This year's Human Development Report tracks progress made by 175 countries on a variety of development goals, including reducing poverty, achieving universal primary education, and halting the spread of HIV-AIDS.
The report warns that while illiteracy and child mortality rates have been dramatically reduced in some of the world's most impoverished nations, 54 countries are actually poorer today than a decade ago.
The author of the report, Sakiko Fukuda-Parr, says most of these countries are in Sub-Saharan Africa and the Commonwealth of Independent States.
Ms.

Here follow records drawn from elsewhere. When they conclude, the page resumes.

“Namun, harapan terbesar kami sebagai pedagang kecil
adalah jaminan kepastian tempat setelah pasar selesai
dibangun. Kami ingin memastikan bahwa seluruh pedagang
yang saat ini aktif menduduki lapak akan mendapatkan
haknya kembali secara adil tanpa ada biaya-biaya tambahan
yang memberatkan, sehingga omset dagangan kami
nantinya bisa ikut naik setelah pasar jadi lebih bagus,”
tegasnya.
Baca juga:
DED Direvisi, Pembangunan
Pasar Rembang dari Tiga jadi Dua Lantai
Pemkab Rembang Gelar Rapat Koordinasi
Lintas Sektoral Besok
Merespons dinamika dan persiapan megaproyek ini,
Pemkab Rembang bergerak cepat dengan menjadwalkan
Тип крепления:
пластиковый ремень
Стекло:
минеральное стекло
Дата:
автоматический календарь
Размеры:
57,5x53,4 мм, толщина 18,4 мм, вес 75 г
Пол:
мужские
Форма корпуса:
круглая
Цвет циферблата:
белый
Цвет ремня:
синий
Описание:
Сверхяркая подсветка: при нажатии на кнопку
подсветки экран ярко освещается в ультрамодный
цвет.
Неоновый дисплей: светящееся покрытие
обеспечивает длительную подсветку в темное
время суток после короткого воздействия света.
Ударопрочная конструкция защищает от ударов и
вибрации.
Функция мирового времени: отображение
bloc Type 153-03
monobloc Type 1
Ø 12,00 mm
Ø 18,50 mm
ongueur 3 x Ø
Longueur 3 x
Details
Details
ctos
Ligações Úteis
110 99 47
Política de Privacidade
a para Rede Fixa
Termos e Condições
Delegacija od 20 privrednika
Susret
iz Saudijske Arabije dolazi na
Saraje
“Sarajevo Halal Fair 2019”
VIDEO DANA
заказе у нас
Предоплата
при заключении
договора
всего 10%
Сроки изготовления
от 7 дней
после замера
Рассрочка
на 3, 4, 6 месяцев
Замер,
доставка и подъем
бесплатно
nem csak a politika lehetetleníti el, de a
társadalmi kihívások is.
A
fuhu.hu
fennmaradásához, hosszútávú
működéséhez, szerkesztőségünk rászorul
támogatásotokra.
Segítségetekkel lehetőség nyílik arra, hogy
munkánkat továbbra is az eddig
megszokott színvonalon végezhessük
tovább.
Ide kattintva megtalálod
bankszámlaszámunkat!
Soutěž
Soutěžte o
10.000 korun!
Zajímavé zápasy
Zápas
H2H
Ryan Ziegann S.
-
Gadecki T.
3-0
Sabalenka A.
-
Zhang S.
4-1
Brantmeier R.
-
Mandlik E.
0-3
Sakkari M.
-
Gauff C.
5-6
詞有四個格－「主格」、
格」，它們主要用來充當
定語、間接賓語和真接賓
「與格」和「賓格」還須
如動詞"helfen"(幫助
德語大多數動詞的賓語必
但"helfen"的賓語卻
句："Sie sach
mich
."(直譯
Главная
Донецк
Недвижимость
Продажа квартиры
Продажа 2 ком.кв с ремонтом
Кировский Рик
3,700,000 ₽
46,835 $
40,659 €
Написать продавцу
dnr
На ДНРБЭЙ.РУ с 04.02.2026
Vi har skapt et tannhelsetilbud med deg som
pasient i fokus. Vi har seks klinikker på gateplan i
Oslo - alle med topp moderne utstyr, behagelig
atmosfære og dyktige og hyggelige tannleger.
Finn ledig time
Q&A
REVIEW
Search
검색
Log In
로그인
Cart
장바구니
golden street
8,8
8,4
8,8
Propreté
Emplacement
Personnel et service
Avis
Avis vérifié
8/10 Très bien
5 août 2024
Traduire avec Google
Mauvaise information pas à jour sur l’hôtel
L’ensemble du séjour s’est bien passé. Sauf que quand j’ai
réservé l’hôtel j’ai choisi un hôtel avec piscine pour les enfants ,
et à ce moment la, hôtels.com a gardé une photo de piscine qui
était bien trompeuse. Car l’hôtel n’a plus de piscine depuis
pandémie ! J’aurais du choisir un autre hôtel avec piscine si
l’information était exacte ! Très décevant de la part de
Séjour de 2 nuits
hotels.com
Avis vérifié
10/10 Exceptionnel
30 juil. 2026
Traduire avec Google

Fukuda-Parr said, "One of the reasons this has happened is, in part, because of the economic decline and because of HIV-AIDS. You see how Botswana has caught up with Costa Rica by 1990, but then it goes precipitously down. Life expectancy has gone precipitously down in Botswana in part because of HIV-AIDS."
But Ms. Fukuda-Parr says AIDS is by no means the only problem facing poor countries. Other factors, such as declines in primary school enrollment and increases in child mortality rates, will also pull a country's development ranking down.
Good government and democracy, Ms. Fukuda-Parr says, are important to a country's development, but she says other factors are also important.
Ms. Fukuda-Parr added, "Before you get growth going, you still need to invest pretty heavily in education and health. You still need to invest heavily in infrastructure. You need to invest in agricultural technology to improve productivity. These are basically public interventions. Public interventions are in fact necessary precisely to set the preconditions for market-led economic growth."
In addition to calling for more aid to developing nations, the Human Development Report says that developing and industrialized countries alike should be held accountable for what they are doing to eliminate poverty.
According to the report, Norway ranks highest on the human development index followed by Iceland and Sweden. The lowest human-development rates are found in Burkina Faso, Niger and Sierra Leone. Midway through the list of 175 countries are the Philippines, Maldives, and Turkmenistan.